Create and Use Custom Vocabulary

You can see how to create and use your own vocabulary of tokens when chunking data.

Here, you use the chunker helper function CREATE_VOCABULARY from the DBMS_VECTOR_CHAIN package to load custom vocabulary. This vocabulary file contains a list of tokens, recognized by your model's tokenizer.
  1. Start SQL*Plus and connect to Oracle Database as a local test user:
    1. Log in to SQL*Plus as the sys user, connecting as sysdba, to a pluggable database (PDB) within your multitenant container database (CDB):
      conn sys/password@CDB_PDB as sysdba
      CREATE TABLESPACE tbs1
      DATAFILE 'tbs5.dbf' SIZE 20G AUTOEXTEND ON
      EXTENT MANAGEMENT LOCAL
      SEGMENT SPACE MANAGEMENT AUTO;
    2. Create a local test user (docuser) and grant necessary privileges:
      drop user docuser cascade;
      create user docuser identified by docuser DEFAULT TABLESPACE tbs1 quota unlimited on tbs1;
      grant DB_DEVELOPER_ROLE to docuser;
    3. Create a local directory on your server (VEC_DUMP) to store your vocabulary file. Grant necessary privileges:
      create or replace directory VEC_DUMP as '/my_local_dir/';
      grant read, write on directory VEC_DUMP to docuser;
      
      commit;
    4. Transfer the vocabulary file for your required model to the VEC_DUMP directory.
      For example, if using WordPiece tokenization, you can download and transfer the vocab.txt vocabulary file for "bert-base-uncased".
    5. Connect to Oracle Database as the test user and alter the environment settings for your session:
      conn docuser/password@CDB_PDB;
      
      SET ECHO ON
      SET FEEDBACK 1
      SET NUMWIDTH 10
      SET LINESIZE 80
      SET TRIMSPOOL ON
      SET TAB OFF
      SET PAGESIZE 10000
      SET LONG 10000
  2. Create a relational table (doc_vocabtab) to store your vocabulary tokens in it:
    CREATE TABLE doc_vocabtab(token nvarchar2(64))
      ORGANIZATION EXTERNAL
      (default directory VEC_DUMP
       ACCESS PARAMETERS (RECORDS DELIMITED BY NEWLINE)

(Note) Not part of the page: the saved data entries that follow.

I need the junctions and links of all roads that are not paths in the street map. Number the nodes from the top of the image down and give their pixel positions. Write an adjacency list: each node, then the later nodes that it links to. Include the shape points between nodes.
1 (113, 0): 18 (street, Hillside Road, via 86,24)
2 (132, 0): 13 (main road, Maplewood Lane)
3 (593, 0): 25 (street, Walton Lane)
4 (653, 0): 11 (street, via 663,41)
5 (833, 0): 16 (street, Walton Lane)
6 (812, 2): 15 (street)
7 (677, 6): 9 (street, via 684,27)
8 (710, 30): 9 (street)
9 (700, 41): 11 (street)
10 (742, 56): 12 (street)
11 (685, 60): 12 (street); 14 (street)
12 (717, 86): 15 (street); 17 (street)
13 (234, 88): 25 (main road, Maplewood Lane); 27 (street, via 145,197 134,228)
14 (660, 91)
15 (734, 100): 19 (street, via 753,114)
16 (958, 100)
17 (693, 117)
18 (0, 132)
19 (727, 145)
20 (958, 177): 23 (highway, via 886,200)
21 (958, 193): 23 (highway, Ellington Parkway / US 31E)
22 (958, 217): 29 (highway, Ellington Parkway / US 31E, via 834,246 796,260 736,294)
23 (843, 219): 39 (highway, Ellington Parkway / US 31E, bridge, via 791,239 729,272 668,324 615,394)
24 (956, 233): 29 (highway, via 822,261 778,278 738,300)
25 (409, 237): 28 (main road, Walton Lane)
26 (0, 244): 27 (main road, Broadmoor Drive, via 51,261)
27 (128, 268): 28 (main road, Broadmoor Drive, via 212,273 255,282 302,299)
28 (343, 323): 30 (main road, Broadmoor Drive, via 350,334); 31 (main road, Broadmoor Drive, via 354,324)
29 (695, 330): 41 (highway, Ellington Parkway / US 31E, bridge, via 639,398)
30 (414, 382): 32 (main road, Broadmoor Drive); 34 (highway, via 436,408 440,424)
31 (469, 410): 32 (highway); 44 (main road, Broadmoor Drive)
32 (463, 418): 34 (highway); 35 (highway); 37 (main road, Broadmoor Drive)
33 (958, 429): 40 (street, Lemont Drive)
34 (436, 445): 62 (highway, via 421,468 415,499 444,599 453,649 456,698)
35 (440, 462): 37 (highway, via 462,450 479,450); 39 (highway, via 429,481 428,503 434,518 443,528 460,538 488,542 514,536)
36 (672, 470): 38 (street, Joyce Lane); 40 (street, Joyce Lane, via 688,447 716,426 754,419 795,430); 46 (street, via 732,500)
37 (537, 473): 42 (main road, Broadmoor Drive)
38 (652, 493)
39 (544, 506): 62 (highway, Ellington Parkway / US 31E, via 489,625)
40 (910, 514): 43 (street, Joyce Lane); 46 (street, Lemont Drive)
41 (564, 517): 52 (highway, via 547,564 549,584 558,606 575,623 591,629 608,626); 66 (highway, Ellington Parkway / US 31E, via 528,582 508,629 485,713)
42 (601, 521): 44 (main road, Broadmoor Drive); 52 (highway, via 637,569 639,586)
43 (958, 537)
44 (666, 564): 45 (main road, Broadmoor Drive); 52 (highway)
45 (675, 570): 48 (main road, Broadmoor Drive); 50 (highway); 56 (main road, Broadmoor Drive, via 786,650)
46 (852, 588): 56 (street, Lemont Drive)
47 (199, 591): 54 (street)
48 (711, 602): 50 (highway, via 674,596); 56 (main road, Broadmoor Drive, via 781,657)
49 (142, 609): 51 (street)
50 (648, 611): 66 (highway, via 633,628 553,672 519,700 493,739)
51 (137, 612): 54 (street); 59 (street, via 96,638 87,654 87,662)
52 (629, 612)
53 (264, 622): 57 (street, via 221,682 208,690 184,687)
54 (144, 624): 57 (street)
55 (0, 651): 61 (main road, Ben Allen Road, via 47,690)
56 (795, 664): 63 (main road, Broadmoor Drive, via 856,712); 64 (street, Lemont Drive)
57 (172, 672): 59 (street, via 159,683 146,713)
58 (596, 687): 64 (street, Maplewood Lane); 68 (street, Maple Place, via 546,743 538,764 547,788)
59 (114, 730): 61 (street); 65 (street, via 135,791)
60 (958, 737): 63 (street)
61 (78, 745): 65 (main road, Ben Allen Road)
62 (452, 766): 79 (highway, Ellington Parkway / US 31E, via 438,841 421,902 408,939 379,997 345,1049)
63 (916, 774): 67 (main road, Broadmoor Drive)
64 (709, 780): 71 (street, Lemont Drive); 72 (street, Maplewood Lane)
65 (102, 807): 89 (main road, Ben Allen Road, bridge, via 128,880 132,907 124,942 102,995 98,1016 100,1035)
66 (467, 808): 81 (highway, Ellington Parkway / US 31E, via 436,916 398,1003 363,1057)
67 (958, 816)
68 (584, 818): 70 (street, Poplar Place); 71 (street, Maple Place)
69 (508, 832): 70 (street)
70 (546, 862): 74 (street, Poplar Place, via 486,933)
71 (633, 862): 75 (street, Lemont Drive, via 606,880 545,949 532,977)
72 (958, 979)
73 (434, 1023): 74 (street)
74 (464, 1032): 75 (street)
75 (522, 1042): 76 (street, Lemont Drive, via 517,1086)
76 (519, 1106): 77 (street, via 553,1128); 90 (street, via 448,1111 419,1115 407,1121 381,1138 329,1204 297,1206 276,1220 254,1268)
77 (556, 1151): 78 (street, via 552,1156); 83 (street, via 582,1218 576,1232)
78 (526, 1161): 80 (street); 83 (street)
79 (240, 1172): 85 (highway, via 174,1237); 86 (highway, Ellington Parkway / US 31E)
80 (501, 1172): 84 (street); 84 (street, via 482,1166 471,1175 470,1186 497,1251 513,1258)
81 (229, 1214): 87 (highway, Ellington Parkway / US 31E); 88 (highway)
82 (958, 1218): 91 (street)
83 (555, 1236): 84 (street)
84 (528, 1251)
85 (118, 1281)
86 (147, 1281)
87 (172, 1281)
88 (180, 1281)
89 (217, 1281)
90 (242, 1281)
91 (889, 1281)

       location ('bert-vocabulary-uncased.txt'));
  3. Run DBMS_VECTOR_CHAIN.CREATE_VOCABULARY to create a vocabulary (doc_vocab).
    DECLARE
      vocab_params clob := '{"table_name"     : "doc_vocabtab",
                           "column_name"      : "token",
                           "vocabulary_name"  : "doc_vocab",
                           "format"           : "bert",
                           "cased"            : false}';
    
    BEGIN
      dbms_vector_chain.create_vocabulary(json(vocab_params));
    END;
    /
After loading the token vocabulary, you can now use the BY VOCABULARY chunking mode (with VECTOR_CHUNKS or UTL_TO_CHUNKS) to split data by counting the number of tokens.